Posted 09-08-2008 at 11:09 PM by Harvester of Sorrow

Below is the tale from my recording studio experience on August 20th, 2008:



They say that silence can be deafening, that silence kills. I know this to be oh so true…there are times when I feel dead. There are times when I feel so alone and so spent…I try to do so much to please everyone and due to this, right now I sit in a dark office with no noise…deaf in the mind. Only the hollowness rings true now.

Yesterday I spent nearly ten full hours in a large dark room. Yesterday my mind was exercised harder than I have ever known it to be. The result is that today, there is nothing left. In this dark room there only was an assembly of circuits, transistors, microphones, and one of me. My job was to convey, with my instrument, the soul, emotion, conviction, and desire of noise.

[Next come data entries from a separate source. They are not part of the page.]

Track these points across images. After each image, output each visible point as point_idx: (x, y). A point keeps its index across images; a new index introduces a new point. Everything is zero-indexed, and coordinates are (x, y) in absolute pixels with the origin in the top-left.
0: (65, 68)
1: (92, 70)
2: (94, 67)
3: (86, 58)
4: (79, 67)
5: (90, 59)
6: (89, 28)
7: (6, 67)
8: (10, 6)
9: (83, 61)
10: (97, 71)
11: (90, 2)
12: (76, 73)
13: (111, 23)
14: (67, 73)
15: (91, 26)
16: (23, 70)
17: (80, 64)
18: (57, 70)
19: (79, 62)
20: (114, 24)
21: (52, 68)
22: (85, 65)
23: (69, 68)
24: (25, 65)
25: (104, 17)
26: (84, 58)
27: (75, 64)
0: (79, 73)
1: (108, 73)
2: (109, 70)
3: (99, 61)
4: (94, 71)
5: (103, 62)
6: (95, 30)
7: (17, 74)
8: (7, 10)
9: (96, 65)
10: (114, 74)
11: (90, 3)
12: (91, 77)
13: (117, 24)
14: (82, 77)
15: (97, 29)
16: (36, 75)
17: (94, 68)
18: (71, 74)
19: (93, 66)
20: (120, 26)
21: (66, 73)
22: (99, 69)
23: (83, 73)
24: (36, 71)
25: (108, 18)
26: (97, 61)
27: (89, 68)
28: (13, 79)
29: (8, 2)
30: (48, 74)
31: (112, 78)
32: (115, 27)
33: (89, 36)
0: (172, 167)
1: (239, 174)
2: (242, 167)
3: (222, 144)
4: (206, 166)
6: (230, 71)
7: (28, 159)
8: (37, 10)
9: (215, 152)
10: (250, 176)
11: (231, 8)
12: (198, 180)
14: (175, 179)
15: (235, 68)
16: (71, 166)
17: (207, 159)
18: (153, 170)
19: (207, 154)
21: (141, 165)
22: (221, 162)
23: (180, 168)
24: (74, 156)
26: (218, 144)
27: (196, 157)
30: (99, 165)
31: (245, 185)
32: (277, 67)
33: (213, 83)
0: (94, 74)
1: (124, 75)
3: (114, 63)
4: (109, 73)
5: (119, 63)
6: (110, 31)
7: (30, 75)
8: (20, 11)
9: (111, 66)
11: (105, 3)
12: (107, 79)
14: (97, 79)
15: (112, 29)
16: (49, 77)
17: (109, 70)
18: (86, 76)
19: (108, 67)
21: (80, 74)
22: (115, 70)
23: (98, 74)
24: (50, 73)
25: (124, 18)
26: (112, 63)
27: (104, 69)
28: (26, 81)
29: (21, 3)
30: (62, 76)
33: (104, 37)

Noise…right now at 1:03pm on August 21, 2008 I despise noise. I have my hearing aids turned off. I have my office door closed. I have only spoken to two people today…the owner of my company, and my beautiful, still understanding fiancée. I need to re-connect the synapses and let the mind re-boot…I am hoping that this latte I have not had for 2 weeks will help lubricate the situation. This afternoon I am supposed to return to the home of the large dark room…to listen to more noise. I am really not enjoying that thought right now.

How many times can you sing one word? The word "thing" is such a simple little one syllable word. Place it in a trill though, add some vibrato. Now double or triple that…so that all three sound exactly the same. I dare you. Now rinse and repeat. How many times can you do that? I know that I lost count after around 20. How many times can you listen to one guitar riff, or drum and bass intro…before it sounds like static? I know that at around 9:50pm last night the noise was becoming white…opaque in its blanketing of the mind.

This numbing journey was taken through 6 completely different worlds. Every landscape along the way consisted of different echoes. You know how in the morning when you first wake, and you walk into the bathroom forgetting that you have had your eyes closed for 7 hours? Then you turn on the light…reaching for empty air…the mind racing like nothing in this world for a solution, for a remedy, anything to stop the pain. That is what it is like to stand in the dark room reaching for only echoes.

When you are deaf…or hearing impaired, there are questions of balance. I know that last night I started to fall. Last night I scraped the side of the fence that I had been salsa dancing upon. The cut is only a skin, yet it bleeds still today. Scars will run deep for some time I assume…I know. The balance will hopefully be coming back to me.

For some many months now I have weighed to one side over the other…last night tipped the scales. I spent all I had…I had nothing more to volunteer. As a result the scales slammed the side, marking for life my mistakes made. Screams of emotions, of my big ideas, me and my big plans echoed in my hollowed existence...

I am looking forward to some personal time. Some time in the mountains to smell fresh air, be near my most beloved woman and lover, and remind her that she is not forgotten. To show that this music thing is not my life...but merely a part of it. Wipe off some of the blood...paint the fence for a new dance...

To find the balance...to be able to hear again.